Last week’s back-to-back rulings on Obamacare and same-sex marriage shows just how far we have come from the government established by our founding fathers. The checks and balances that have held this republic together for more than 200 years are gone!
The Constitution is no longer the instrument by which the legitimacy of all laws are judged. It has been replaced by a crystal ball, in some cases, a justice’s personal opinion.
Justices Elena Kagan and Ruth Bader Ginsburg have publicly displayed their support for gay marriage. Both have performed same-sex marriage ceremonies while this issue was making its way through the courts, yet ignored judicial precedent by failing to recuse themselves from Obergefell v. Hodges.
This court ruled that the very words in the laws that come under review now can be changed or simply ignored at the whim of a justice. I offer the opinion of Chief Justice John Roberts in the ruling that upheld Obamacare.
The issue before the court was a passage that clearly stated that tax credits are authorized for those who buy insurance on marketplaces that are “established by the state.” When the law was written, the Obama team thought that this would insure that the states would cooperate in spreading our hard-earned tax dollars around. When most states rejected this subtle form of coercion, the Obama team switched horses. They argued that the words in the law didn’t say what they really meant to say and that people in those states “had a right” to the subsidies anyway.
It is hard to believe that it took nine Ivey League-trained lawyers on the high court months to decide this case when anyone with a fifth-grade education could read and understand the simple language in the law. However, six of those nine justices actually decided that the words in that law were unimportant.
Justice Scalia, in his dissent, rightfully chastised his colleagues and accused them of resorting to “somersaults of statutory interpretation” to find a way to defend this law. In other words, they grabbed their crystal balls and tried to decide what the “intent” of Congress would have been if it had known that the majority of our states would refuse to set up those exchanges.
In the 5-4 gay marriage decision, the majority looked into those crystal balls again to find a new right lurking around in, if not the words, the minds of those who wrote our founding document.

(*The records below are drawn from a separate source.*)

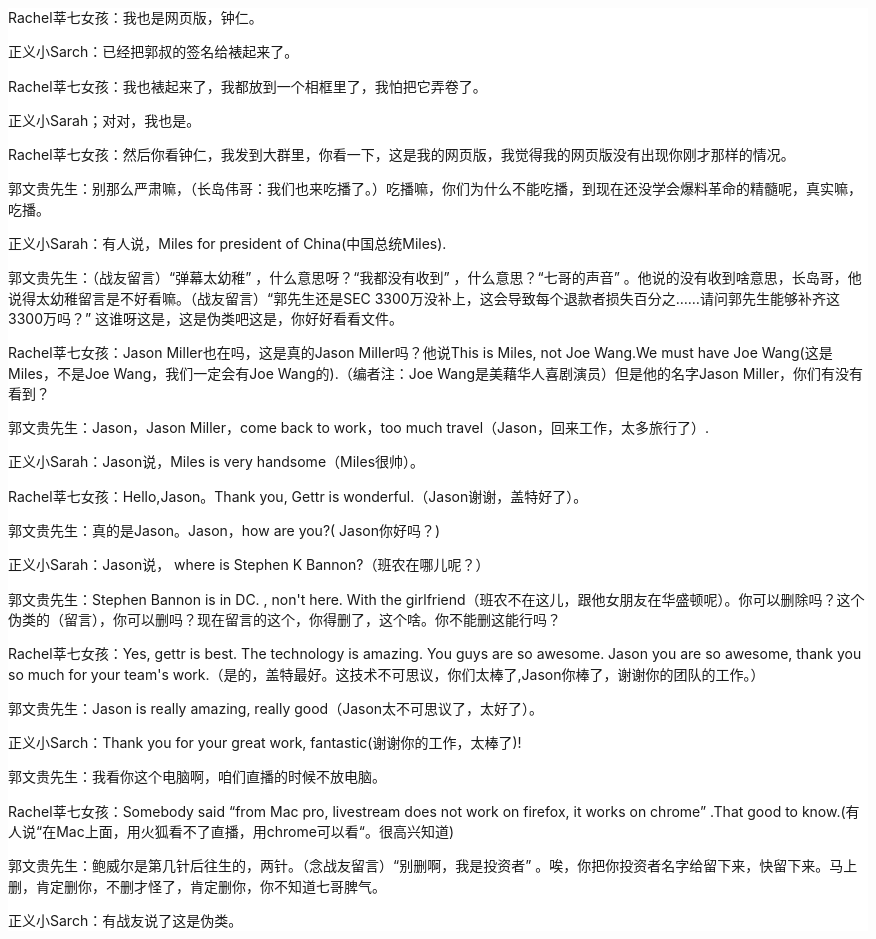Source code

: Rachel莘七女孩：我也是网页版，钟仁。


正义小Sarch：已经把郭叔的签名给裱起来了。


Rachel莘七女孩：我也裱起来了，我都放到一个相框里了，我怕把它弄卷了。


正义小Sarah；对对，我也是。


Rachel莘七女孩：然后你看钟仁，我发到大群里，你看一下，这是我的网页版，我觉得我的网页版没有出现你刚才那样的情况。


郭文贵先生：别那么严肃嘛，（长岛伟哥：我们也来吃播了。）吃播嘛，你们为什么不能吃播，到现在还没学会爆料革命的精髓呢，真实嘛，吃播。


正义小Sarah：有人说，Miles for president of China(中国总统Miles).


郭文贵先生：（战友留言）“弹幕太幼稚” ，什么意思呀？“我都没有收到” ，什么意思？“七哥的声音” 。他说的没有收到啥意思，长岛哥，他说得太幼稚留言是不好看嘛。（战友留言）“郭先生还是SEC 3300万没补上，这会导致每个退款者损失百分之……请问郭先生能够补齐这3300万吗？” 这谁呀这是，这是伪类吧这是，你好好看看文件。


Rachel莘七女孩：Jason Miller也在吗，这是真的Jason Miller吗？他说This is Miles, not Joe Wang.We must have Joe Wang(这是Miles，不是Joe Wang，我们一定会有Joe Wang的).（编者注：Joe Wang是美藉华人喜剧演员）但是他的名字Jason Miller，你们有没有看到？


郭文贵先生：Jason，Jason Miller，come back to work，too much travel（Jason，回来工作，太多旅行了）.


正义小Sarah：Jason说，Miles is very handsome（Miles很帅）。


Rachel莘七女孩：Hello,Jason。Thank you, Gettr is wonderful.（Jason谢谢，盖特好了）。


郭文贵先生：真的是Jason。Jason，how are you?( Jason你好吗？)


正义小Sarah：Jason说， where is Stephen K Bannon?（班农在哪儿呢？）


郭文贵先生：Stephen Bannon is in DC. , non't here. With the girlfriend（班农不在这儿，跟他女朋友在华盛顿呢）。你可以删除吗？这个伪类的（留言），你可以删吗？现在留言的这个，你得删了，这个啥。你不能删这能行吗？


Rachel莘七女孩：Yes, gettr is best. The technology is amazing. You guys are so awesome. Jason you are so awesome, thank you so much for your team's work.（是的，盖特最好。这技术不可思议，你们太棒了,Jason你棒了，谢谢你的团队的工作。）


郭文贵先生：Jason is really amazing, really good（Jason太不可思议了，太好了）。


正义小Sarch：Thank you for your great work, fantastic(谢谢你的工作，太棒了)!


郭文贵先生：我看你这个电脑啊，咱们直播的时候不放电脑。


Rachel莘七女孩：Somebody said “from Mac pro, livestream does not work on firefox, it works on chrome” .That good to know.(有人说“在Mac上面，用火狐看不了直播，用chrome可以看“。很高兴知道)


郭文贵先生：鲍威尔是第几针后往生的，两针。（念战友留言）“别删啊，我是投资者” 。唉，你把你投资者名字给留下来，快留下来。马上删，肯定删你，不删才怪了，肯定删你，你不知道七哥脾气。


正义小Sarch：有战友说了这是伪类。
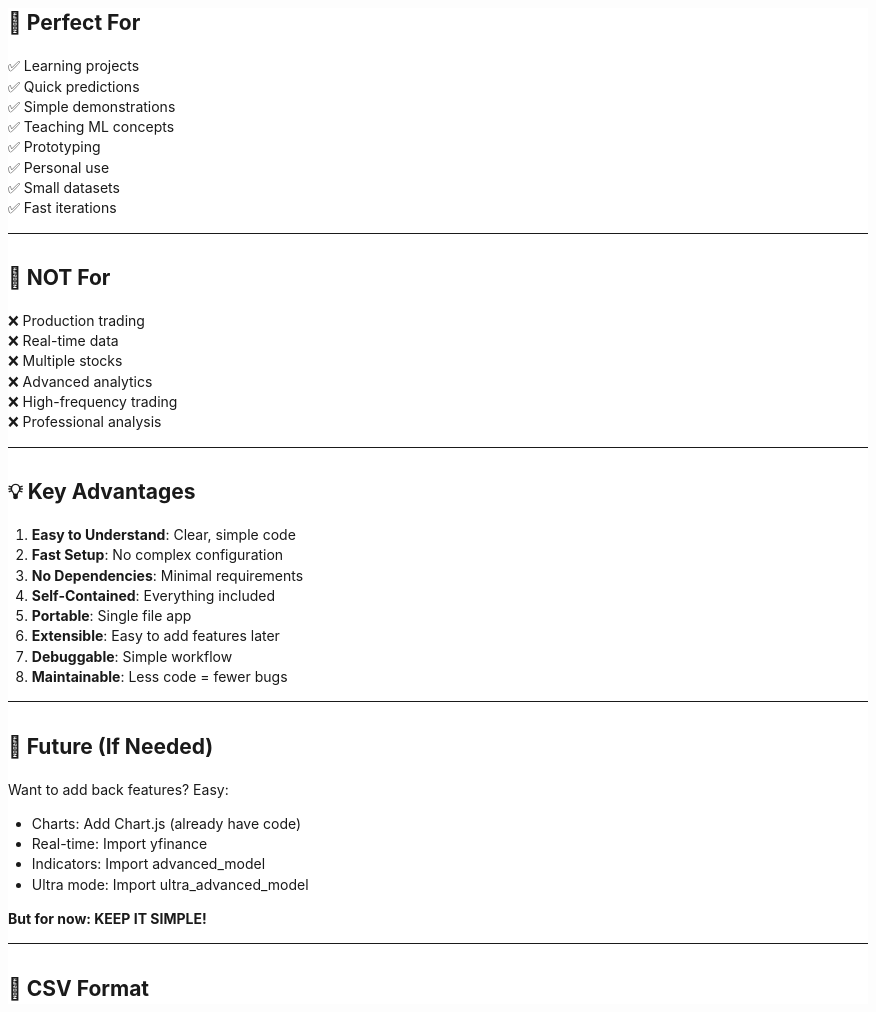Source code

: ## 🎯 Perfect For

✅ Learning projects  
✅ Quick predictions  
✅ Simple demonstrations  
✅ Teaching ML concepts  
✅ Prototyping  
✅ Personal use  
✅ Small datasets  
✅ Fast iterations  

---

## 🚫 NOT For

❌ Production trading  
❌ Real-time data  
❌ Multiple stocks  
❌ Advanced analytics  
❌ High-frequency trading  
❌ Professional analysis  

---

## 💡 Key Advantages

1. **Easy to Understand**: Clear, simple code
2. **Fast Setup**: No complex configuration
3. **No Dependencies**: Minimal requirements
4. **Self-Contained**: Everything included
5. **Portable**: Single file app
6. **Extensible**: Easy to add features later
7. **Debuggable**: Simple workflow
8. **Maintainable**: Less code = fewer bugs

---

## 🔮 Future (If Needed)

Want to add back features? Easy:
- Charts: Add Chart.js (already have code)
- Real-time: Import yfinance
- Indicators: Import advanced_model
- Ultra mode: Import ultra_advanced_model

**But for now: KEEP IT SIMPLE!**

---

## 📝 CSV Format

The majority opinion began: “The Constitution promises liberty to all within its reach, a liberty that includes certain specific rights that allow persons, within a lawful realm, to define and express their identity.”
Scalia rightfully chastised his colleagues by saying if he joined an opinion that began with those words he “would hide my head in a bag,” comparing these words to the “mystical aphorisms of the fortune cookie”
Crystal ball, fortune cookie or magic hat, the majority resorted to a form of hocus-pocus to try to justify this ruling. Clearly, those five justices have no respect for our founding document or those who ratified the 14th Amendment on which they awkwardly staked their major claim.
In 1868, when the 14th Amendment was ratified, as Justice Scalia pointed out, “every state limited marriage to one man and one woman, and no one doubted the constitutionality of doing so.” There were other legal partnership to be sure, but the institution of marriage always has been between a man and a woman.
Historically marriage was a private or religious ritual. The government had no part in it. The primary reason for the state to be involved was to put a hedge of protection around a married couple in order to shield them from the tax burden while raising their families.
Now that the courts have removed that hedge of protection there is no longer a need for the state to be involved in the process at all.
However, whether you favor the outcome of these decisions are not, the way the Supreme Court arrived at them should leave everyone shaking in their boots. If the Constitution and the very words in a law can be ignored by the highest court in our land, the foundations of this government have been removed.
In one short week, the Supreme Court, in effect, “jumped the shark” in handing down these opinions, but does anyone really care? My guess is that more people watched that infamous “Happy Days” episode back in 1977 than, today, can name the justices on the Supreme Court, much less explain their function.
The price of liberty really is eternal vigilance.